# [PAGE EXCERPT]
15 hours ago, Innisfree said:

The same behaviors don't come up in regular doctors visits, perhaps because the same subjects don't get discussed. That's been a good thing, since dd needs to see a doctor from time to time for physical health, and I don't want to poison that well. Kwim?

Like Story, I'm a little confused here. Have you worked her through anything on interoception? Interoception leads naturally to self-advocacy, and self-assertion and self-advocacy are maybe part of what she's developmentally wanting to push for or why she's pushing back. (I don't know, just putting a nice spin on it.) Or if she's pushing back for less nice reasons, refining and redirecting that energy *slightly* to self-awareness and self-advocacy could help. I mean, maybe it's not her age/stage to get through on that, but maybe. That could be you, an OT who has studied it, a psych, an SLP, anyone who is into interoception enough to want to work with her on it.

So on a most basic level, the pervasive, seemingly 100% it's definitely happening, interoception deficits and sensory issues of ASD (which you know, they say you don't have to have ASD to have interoception and sensory differences, but whatever, I'm saying the other direction, weird to say ASD without) are DEFINITELY GOING TO AFFECT MEDICAL. So to have those sensory differences and walk into a doctor's office and try to get care for a problem and NOT talk about them are inconceivable. (said in my most Princess Bride voice) INCONCEIVABLE. 

Her lack of self-awareness probably drives a lot of behaviors.

So no she can't walk into a doctor's office with a cold or pneumonia or yeast infection or whatever happens to her and get help without either disclosing those differences or just flat saying her label. This happens over and over and over and it's a pervasive issue.

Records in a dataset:
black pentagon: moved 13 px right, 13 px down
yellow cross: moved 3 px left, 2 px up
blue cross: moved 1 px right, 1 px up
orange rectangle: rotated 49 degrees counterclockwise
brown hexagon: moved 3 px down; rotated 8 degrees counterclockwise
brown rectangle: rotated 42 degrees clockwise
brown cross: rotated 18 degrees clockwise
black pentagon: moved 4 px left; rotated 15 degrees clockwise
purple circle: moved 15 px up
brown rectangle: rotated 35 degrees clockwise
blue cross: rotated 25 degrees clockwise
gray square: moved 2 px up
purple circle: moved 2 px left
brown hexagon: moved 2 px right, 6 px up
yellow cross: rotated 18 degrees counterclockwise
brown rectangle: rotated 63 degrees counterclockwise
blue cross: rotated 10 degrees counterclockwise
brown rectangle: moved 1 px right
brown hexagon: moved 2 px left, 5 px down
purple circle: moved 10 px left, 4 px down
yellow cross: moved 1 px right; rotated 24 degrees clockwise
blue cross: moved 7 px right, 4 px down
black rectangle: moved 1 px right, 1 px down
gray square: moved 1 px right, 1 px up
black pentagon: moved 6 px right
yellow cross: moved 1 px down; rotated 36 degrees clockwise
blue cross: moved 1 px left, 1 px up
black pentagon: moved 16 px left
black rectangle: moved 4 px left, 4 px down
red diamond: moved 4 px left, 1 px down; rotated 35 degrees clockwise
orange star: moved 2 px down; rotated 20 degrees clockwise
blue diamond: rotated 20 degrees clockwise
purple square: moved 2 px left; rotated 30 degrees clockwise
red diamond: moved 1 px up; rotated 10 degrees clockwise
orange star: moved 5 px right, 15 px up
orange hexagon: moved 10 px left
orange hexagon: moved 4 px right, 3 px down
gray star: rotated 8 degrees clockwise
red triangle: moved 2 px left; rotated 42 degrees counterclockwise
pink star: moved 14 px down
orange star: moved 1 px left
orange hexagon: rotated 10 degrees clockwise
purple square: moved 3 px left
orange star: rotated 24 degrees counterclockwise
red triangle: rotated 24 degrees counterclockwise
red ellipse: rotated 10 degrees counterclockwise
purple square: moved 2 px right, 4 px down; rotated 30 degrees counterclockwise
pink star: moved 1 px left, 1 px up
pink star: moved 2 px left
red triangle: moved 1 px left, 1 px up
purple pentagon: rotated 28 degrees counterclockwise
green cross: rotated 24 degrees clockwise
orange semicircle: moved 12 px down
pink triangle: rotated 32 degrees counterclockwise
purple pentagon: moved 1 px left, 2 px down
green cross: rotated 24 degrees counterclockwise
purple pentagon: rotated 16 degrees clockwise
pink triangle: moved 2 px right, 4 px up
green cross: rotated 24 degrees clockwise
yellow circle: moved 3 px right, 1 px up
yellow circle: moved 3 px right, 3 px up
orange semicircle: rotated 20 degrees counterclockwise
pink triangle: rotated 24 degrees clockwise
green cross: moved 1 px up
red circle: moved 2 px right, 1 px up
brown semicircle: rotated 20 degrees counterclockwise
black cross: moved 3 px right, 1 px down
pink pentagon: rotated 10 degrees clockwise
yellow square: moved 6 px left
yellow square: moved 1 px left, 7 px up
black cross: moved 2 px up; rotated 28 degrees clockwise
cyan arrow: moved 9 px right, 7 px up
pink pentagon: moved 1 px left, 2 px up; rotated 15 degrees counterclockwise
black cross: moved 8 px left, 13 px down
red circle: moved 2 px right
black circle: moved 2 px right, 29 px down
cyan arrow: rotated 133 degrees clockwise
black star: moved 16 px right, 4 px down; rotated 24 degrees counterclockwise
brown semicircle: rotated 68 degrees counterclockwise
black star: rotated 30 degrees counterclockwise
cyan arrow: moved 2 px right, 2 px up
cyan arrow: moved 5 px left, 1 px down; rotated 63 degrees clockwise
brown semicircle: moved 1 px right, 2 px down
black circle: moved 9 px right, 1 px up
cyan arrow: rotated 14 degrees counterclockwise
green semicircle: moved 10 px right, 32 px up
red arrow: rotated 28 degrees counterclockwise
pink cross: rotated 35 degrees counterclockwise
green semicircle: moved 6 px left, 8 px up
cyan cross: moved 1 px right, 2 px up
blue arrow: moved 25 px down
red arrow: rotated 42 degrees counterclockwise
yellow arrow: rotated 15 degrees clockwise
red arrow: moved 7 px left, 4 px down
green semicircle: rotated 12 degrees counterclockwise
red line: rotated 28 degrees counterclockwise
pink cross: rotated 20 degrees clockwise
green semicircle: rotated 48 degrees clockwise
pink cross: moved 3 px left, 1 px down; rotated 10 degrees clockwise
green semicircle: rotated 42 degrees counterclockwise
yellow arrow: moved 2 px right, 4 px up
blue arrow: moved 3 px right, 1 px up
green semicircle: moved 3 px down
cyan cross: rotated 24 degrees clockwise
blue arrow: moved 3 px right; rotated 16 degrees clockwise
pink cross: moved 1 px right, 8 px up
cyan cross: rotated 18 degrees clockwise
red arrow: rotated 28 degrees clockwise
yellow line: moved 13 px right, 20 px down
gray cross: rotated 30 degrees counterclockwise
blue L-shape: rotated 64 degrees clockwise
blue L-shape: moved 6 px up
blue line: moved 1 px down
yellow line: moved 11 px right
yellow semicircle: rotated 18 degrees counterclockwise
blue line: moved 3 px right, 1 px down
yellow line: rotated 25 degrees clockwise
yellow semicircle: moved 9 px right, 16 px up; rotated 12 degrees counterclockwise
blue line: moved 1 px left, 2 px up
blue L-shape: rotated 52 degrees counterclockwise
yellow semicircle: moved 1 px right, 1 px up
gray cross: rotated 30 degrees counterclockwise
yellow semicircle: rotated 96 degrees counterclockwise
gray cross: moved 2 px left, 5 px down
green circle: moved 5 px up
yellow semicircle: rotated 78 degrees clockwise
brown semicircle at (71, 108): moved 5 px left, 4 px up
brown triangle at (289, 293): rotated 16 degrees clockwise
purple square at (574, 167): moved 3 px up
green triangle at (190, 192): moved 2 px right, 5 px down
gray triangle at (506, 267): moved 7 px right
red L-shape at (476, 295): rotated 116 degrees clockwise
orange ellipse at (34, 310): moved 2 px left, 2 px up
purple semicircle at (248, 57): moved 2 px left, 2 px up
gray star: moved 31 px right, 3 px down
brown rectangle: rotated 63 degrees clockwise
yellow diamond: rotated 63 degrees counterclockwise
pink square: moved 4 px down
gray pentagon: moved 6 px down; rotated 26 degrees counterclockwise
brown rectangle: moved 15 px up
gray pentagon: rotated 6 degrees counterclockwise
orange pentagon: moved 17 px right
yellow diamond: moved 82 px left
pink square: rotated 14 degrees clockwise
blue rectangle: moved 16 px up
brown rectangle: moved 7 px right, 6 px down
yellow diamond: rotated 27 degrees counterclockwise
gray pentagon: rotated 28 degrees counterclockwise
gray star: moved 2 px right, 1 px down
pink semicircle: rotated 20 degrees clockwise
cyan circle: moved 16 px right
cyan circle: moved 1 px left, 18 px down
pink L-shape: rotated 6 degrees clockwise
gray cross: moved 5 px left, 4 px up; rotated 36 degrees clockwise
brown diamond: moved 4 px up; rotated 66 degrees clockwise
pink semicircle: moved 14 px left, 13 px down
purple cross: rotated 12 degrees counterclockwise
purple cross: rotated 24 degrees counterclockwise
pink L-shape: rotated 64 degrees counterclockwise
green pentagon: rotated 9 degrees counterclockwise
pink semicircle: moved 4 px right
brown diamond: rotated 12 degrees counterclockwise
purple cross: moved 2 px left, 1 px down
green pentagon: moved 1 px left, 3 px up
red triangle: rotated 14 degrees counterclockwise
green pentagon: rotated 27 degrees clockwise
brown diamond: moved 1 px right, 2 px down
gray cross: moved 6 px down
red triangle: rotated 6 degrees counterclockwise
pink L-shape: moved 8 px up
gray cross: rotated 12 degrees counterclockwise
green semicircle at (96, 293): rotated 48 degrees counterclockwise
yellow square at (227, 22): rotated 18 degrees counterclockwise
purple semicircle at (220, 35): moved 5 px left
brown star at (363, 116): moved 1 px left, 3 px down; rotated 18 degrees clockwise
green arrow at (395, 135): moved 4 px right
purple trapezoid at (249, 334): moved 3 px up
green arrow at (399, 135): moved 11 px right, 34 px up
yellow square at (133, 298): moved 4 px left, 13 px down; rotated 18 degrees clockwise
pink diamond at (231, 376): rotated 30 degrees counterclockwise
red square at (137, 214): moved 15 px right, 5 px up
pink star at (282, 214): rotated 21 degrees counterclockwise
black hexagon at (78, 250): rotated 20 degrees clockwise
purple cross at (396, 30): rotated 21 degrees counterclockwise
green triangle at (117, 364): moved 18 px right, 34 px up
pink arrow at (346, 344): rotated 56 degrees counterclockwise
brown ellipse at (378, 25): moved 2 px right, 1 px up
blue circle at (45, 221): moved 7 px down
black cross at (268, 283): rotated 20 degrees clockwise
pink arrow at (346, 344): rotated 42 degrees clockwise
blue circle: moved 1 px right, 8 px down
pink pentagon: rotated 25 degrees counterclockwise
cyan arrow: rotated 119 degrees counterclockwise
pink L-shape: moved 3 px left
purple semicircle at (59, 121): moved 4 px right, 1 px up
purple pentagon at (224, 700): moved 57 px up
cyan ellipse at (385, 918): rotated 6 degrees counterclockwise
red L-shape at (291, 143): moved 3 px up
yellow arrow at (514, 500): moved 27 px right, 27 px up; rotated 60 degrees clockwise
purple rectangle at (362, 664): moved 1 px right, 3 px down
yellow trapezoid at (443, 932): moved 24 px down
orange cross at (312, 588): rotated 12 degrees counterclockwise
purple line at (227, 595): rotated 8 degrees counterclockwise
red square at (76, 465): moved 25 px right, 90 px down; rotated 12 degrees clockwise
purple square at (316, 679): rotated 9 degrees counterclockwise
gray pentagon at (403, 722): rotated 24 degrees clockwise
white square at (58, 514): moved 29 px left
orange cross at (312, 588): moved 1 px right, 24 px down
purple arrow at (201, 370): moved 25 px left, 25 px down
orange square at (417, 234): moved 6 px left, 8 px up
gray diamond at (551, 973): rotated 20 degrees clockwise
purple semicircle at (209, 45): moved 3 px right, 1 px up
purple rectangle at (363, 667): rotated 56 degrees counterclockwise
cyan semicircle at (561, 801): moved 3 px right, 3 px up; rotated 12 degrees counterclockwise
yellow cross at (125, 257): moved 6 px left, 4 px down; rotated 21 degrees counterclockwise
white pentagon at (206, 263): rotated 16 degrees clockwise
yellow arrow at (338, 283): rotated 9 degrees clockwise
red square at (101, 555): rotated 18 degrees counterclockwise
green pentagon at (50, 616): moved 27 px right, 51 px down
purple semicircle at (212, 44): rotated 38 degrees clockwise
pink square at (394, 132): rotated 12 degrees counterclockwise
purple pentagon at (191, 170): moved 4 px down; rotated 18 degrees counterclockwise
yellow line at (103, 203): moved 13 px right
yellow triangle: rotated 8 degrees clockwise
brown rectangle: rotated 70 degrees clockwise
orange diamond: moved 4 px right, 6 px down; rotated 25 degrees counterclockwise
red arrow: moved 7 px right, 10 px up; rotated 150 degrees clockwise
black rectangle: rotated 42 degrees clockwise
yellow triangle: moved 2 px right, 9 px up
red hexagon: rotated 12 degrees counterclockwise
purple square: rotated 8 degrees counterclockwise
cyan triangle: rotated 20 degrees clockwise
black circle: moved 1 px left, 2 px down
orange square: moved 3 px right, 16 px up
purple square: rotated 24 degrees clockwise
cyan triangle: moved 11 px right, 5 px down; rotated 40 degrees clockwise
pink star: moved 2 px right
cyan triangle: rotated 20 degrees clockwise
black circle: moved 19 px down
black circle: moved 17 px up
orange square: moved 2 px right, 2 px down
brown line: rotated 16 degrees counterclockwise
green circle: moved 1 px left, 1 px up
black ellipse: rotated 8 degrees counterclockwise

# [EXERCISE PROMPT]
Write a continuation of the forum post about interoception and medical care, beginning right after its final sentence.

# [OUTPUT OF THE TASK]
So that's kinda interesting on the whole must say the A word. I think must at least say SOMETHING. The amount you choose to say, how public you are, who you say it with, all that, that's a personal choice. But must say SOMETHING. And that's something to list out, like with this group of people I say this truthful thing that I'm willing to share and with these other people I say this. And you can do the path A, path B, etc. Thing. The Way to A: Empowering Children with Autism Spectrum ...https://www.amazon.com › Way-Empowering-Neurological-Disorders-Ag...  Here's a little book, so helpful to me, to ds, to us. Maybe your library would have it? It's literally just a concept, but it can be really powerful. Like if you go to a doctor's office and don't disclose your sensory differences, anxiety, and variety of diagnoses, he will not realize you are on medications or be able to predict averse reactions, meaning you might get inappropriate care for your (back, pneumonia, etc.) and be more sick and not feel as well if you want. If you disclose your diagnoses, he's better able to treat  your symptoms fully during your situation or not over treat or will be better able to give you support that makes you more comfortable.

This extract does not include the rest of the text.